● **INFORMATION SHOWN**:
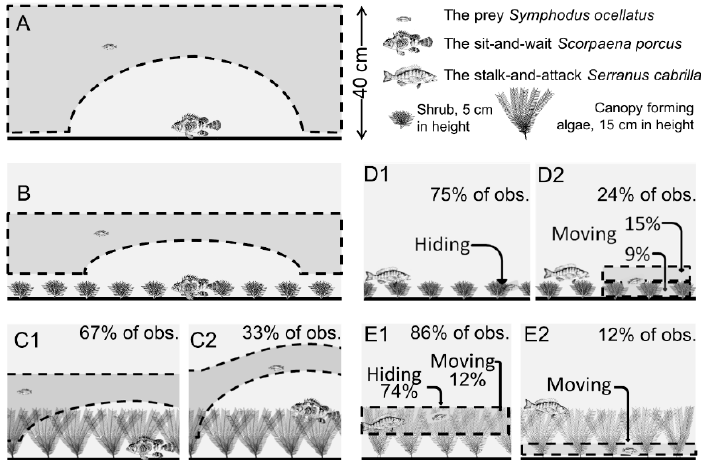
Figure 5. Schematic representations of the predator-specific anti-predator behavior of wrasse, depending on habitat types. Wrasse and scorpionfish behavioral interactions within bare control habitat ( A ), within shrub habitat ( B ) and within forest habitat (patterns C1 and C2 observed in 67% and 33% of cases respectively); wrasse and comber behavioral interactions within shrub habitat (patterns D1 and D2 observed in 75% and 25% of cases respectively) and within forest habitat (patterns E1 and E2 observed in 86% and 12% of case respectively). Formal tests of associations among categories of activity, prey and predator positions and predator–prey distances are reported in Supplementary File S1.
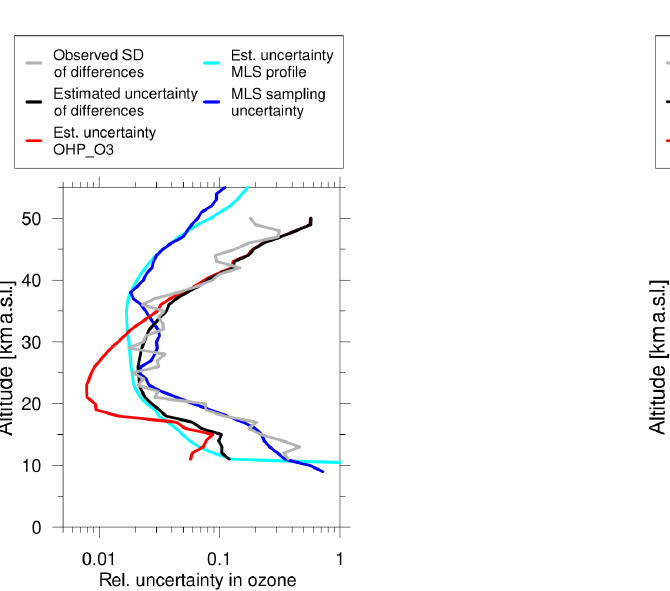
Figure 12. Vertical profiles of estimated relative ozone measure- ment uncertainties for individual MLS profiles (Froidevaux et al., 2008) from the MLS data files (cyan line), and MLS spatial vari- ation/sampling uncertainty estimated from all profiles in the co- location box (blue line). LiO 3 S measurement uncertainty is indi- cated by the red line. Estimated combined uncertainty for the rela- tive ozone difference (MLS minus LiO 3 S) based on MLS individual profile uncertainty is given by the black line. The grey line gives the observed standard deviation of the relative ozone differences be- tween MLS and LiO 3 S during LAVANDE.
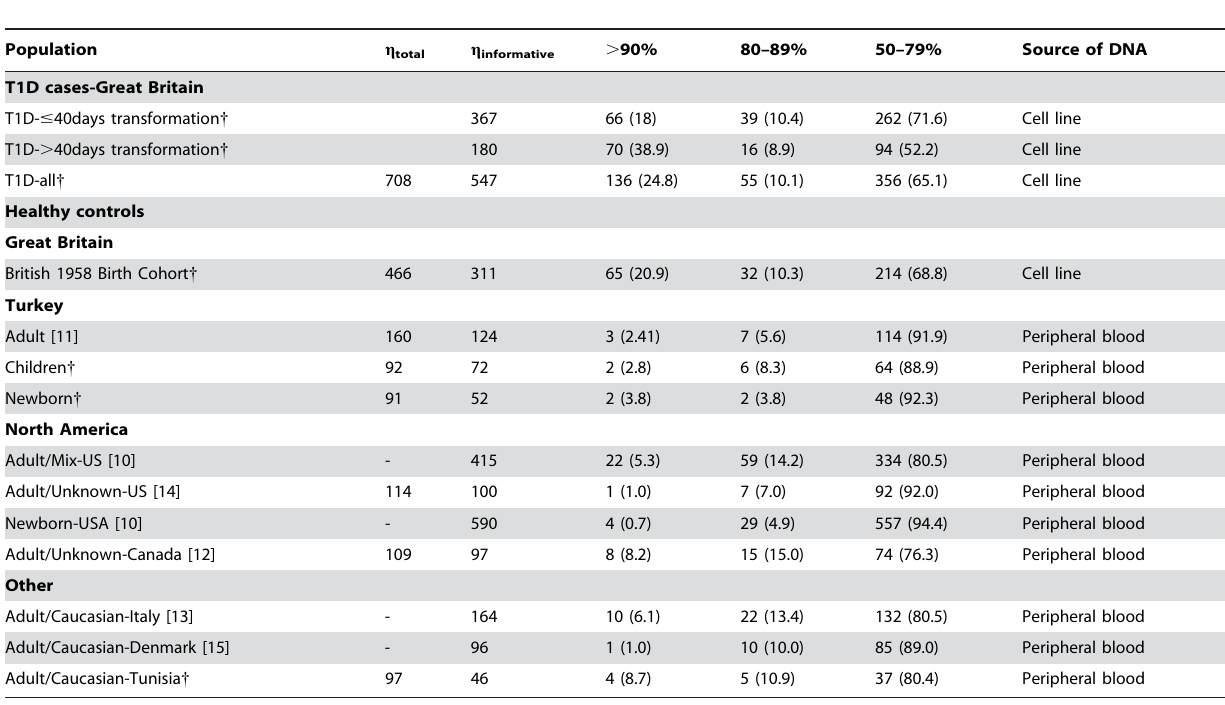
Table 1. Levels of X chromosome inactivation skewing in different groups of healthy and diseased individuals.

● **WHAT IS REQUIRED**:
Only lines with the string "Figure" are wanted; please find each one in the listing and copy it.

● **ANSWER AREA**:
Figure 5. Schematic representations of the predator-specific anti-predator behavior of wrasse, depending on habitat types. Wrasse and scorpionfish behavioral interactions within bare control habitat ( A ), within shrub habitat ( B ) and within forest habitat (patterns C1 and C2 observed in 67% and 33% of cases respectively); wrasse and comber behavioral interactions within shrub habitat (patterns D1 and D2 observed in 75% and 25% of cases respectively) and within forest habitat (patterns E1 and E2 observed in 86% and 12% of case respectively). Formal tests of associations among categories of activity, prey and predator positions and predator–prey distances are reported in Supplementary File S1.
Figure 12. Vertical profiles of estimated relative ozone measure- ment uncertainties for individual MLS profiles (Froidevaux et al., 2008) from the MLS data files (cyan line), and MLS spatial vari- ation/sampling uncertainty estimated from all profiles in the co- location box (blue line). LiO 3 S measurement uncertainty is indi- cated by the red line. Estimated combined uncertainty for the rela- tive ozone difference (MLS minus LiO 3 S) based on MLS individual profile uncertainty is given by the black line. The grey line gives the observed standard deviation of the relative ozone differences be- tween MLS and LiO 3 S during LAVANDE.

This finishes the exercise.